Or: the logic behind the honking system in a certain Midwest county.
Most people have a job, and their duties are accomplished in a certain order. For instance, it would make little sense to vacuum the floor before you wipe the crud off a ceiling fan or light fixture, right? It will just fall to the floor and you’ll have to repeat the vacuuming.
If there are two people cleaning the room, it’s logical that the one who cleans the fan should finish before the other person starts vacuuming.
Basic, simple, and you’re probably saying: “Well, duh”!” Many of you, no doubt are asking: “Why didn’t I think of that?” I have a point, I promise, and this is it:
Sometimes, when someone does NOT do his job, it prevents others from doing their own job. For example, if my tenant does not pay his rent on time, my property manager cannot process the check and send it to me. This will affect my budget. Or, more likely, if my tenant does pay his rent and my manager neglects to mail the check, my budget will be likewise be affected.
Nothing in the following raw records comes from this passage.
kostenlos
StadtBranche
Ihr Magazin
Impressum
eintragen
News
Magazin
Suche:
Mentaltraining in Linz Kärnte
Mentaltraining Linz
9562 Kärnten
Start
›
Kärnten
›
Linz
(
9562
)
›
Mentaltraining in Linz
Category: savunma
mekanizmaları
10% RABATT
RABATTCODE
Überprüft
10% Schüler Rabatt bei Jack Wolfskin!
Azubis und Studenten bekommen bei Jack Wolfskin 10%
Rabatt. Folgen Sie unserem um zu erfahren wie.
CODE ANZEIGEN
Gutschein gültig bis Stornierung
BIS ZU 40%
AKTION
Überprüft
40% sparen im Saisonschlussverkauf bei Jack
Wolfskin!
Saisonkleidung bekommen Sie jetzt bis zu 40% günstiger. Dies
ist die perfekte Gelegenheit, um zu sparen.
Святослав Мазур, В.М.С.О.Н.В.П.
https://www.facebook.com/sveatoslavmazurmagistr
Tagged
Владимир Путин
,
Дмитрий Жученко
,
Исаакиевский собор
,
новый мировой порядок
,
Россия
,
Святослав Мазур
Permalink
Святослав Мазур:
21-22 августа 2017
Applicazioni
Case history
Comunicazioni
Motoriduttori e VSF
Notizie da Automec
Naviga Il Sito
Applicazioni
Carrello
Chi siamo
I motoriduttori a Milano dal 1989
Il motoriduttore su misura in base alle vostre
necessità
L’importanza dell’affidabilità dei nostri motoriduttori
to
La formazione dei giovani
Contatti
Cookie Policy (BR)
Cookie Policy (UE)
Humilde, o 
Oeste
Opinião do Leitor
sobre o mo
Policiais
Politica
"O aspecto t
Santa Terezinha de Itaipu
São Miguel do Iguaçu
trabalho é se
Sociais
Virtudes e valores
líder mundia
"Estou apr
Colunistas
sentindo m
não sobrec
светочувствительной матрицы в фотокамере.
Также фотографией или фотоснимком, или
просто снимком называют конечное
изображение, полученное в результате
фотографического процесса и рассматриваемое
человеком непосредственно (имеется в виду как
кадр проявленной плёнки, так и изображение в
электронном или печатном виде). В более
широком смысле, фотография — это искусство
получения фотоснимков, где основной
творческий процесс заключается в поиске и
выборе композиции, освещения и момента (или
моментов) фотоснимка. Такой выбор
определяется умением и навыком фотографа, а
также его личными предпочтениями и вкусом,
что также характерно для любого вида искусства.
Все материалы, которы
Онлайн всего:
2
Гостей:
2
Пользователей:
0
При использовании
If my lawyer sends paperwork to another lawyer, but that guy (or gal) doesn’t read, sign, whatever, the ball is dropped. I’m ticked, but I can’t very well call up the “other” guy and chew him out; who catches flack? My lawyer. And he is not happy.
Now, how this relates to the honking phenomenon of St. Louis County is this:
It is understood, in these parts, that if you’re in a long line of traffic and the bozo at the light has refused to move for longer than the three seconds since the light turned green, you honk your horn. Not lay on it, not honk it repeatedly, but a “hey, you – wake up!” is perfectly acceptable. And, you do NOT have to be directly behind this guy.
See, around here we get the point – at least in a traffic situation. If you aren’t right behind the guy at the light, it’s okay. You honk, the person in front of you does the same, and so on until the idiot camping out at the green light gets his butt out of the way.
Simple. Do your job, so other people can do theirs.
See, when you slack off, whether it’s while driving or returning a phone call or getting something in the mail right away, you not only drop the ball on your end but you cause others a lot of stress and strain. You don’t have to be perfect, everyone makes mistakes. But a lifetime of habitual mistakes is a symptom of the attitude of many: someone else will take care of it.
You know what? Someone else maybe won’t, or can’t. It’s a chain reaction.
So the next time you’re parked at a green light, don’t get all pissy with the drivers honking at you; smile, wave an apology, move along, and resolve to get your mind where it belongs. The next time you have a call to return, think about the person you’re calling and how they might just be waiting for you so they can make a decision or leave to pick up the kids. You might think waiting another day or two to mail something isn’t a big deal – but it might be to the receiver, it might affect his life in a big way. You don’t know, you can’t decide.
Just do your job, for crying out loud.